- Task instructions -
Print the data again, exactly.

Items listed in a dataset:
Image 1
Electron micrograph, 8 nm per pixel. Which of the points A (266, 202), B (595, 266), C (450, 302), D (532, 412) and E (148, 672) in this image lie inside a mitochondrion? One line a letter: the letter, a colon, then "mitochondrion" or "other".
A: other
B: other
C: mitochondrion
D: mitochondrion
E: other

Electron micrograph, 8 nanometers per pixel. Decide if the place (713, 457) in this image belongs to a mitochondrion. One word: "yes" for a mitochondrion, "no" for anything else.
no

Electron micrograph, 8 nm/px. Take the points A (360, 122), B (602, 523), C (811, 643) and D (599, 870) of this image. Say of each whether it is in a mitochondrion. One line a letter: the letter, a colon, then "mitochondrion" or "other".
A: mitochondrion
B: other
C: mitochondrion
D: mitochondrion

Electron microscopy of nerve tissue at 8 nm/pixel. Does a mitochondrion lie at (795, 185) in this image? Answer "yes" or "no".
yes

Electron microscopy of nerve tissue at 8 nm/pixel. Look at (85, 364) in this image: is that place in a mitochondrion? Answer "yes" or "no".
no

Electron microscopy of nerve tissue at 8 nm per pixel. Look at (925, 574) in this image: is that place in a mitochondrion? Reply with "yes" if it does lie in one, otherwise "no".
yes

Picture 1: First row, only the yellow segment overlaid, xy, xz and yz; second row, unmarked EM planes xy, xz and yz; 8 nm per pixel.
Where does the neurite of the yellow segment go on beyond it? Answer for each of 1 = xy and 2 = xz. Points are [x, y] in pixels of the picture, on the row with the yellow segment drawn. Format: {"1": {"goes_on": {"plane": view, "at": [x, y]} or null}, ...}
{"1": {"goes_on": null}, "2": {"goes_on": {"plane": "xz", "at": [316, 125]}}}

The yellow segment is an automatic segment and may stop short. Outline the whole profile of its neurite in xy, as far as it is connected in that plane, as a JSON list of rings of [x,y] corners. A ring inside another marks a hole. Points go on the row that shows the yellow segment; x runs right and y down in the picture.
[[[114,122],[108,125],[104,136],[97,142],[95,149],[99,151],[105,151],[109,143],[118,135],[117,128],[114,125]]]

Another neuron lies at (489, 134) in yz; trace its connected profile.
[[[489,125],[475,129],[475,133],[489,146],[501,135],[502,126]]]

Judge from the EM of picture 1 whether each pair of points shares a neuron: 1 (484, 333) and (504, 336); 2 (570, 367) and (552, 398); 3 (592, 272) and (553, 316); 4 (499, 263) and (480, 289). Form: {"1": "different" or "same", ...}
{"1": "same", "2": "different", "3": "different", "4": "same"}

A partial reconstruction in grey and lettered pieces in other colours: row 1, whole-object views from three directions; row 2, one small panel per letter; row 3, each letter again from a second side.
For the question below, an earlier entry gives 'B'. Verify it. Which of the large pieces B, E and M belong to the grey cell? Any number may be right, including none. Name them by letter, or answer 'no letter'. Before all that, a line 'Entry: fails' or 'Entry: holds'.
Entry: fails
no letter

- Result for this task -
Image 1
Electron micrograph, 8 nm per pixel. Which of the points A (266, 202), B (595, 266), C (450, 302), D (532, 412) and E (148, 672) in this image lie inside a mitochondrion? One line a letter: the letter, a colon, then "mitochondrion" or "other".
A: other
B: other
C: mitochondrion
D: mitochondrion
E: other

Electron micrograph, 8 nanometers per pixel. Decide if the place (713, 457) in this image belongs to a mitochondrion. One word: "yes" for a mitochondrion, "no" for anything else.
no

Electron micrograph, 8 nm/px. Take the points A (360, 122), B (602, 523), C (811, 643) and D (599, 870) of this image. Say of each whether it is in a mitochondrion. One line a letter: the letter, a colon, then "mitochondrion" or "other".
A: mitochondrion
B: other
C: mitochondrion
D: mitochondrion

Electron microscopy of nerve tissue at 8 nm/pixel. Does a mitochondrion lie at (795, 185) in this image? Answer "yes" or "no".
yes

Electron microscopy of nerve tissue at 8 nm/pixel. Look at (85, 364) in this image: is that place in a mitochondrion? Answer "yes" or "no".
no

Electron microscopy of nerve tissue at 8 nm per pixel. Look at (925, 574) in this image: is that place in a mitochondrion? Reply with "yes" if it does lie in one, otherwise "no".
yes

Picture 1: First row, only the yellow segment overlaid, xy, xz and yz; second row, unmarked EM planes xy, xz and yz; 8 nm per pixel.
Where does the neurite of the yellow segment go on beyond it? Answer for each of 1 = xy and 2 = xz. Points are [x, y] in pixels of the picture, on the row with the yellow segment drawn. Format: {"1": {"goes_on": {"plane": view, "at": [x, y]} or null}, ...}
{"1": {"goes_on": null}, "2": {"goes_on": {"plane": "xz", "at": [316, 125]}}}

The yellow segment is an automatic segment and may stop short. Outline the whole profile of its neurite in xy, as far as it is connected in that plane, as a JSON list of rings of [x,y] corners. A ring inside another marks a hole. Points go on the row that shows the yellow segment; x runs right and y down in the picture.
[[[114,122],[108,125],[104,136],[97,142],[95,149],[99,151],[105,151],[109,143],[118,135],[117,128],[114,125]]]

Another neuron lies at (489, 134) in yz; trace its connected profile.
[[[489,125],[475,129],[475,133],[489,146],[501,135],[502,126]]]

Judge from the EM of picture 1 whether each pair of points shares a neuron: 1 (484, 333) and (504, 336); 2 (570, 367) and (552, 398); 3 (592, 272) and (553, 316); 4 (499, 263) and (480, 289). Form: {"1": "different" or "same", ...}
{"1": "same", "2": "different", "3": "different", "4": "same"}

A partial reconstruction in grey and lettered pieces in other colours: row 1, whole-object views from three directions; row 2, one small panel per letter; row 3, each letter again from a second side.
For the question below, an earlier entry gives 'B'. Verify it. Which of the large pieces B, E and M belong to the grey cell? Any number may be right, including none. Name them by letter, or answer 'no letter'. Before all that, a line 'Entry: fails' or 'Entry: holds'.
Entry: fails
no letter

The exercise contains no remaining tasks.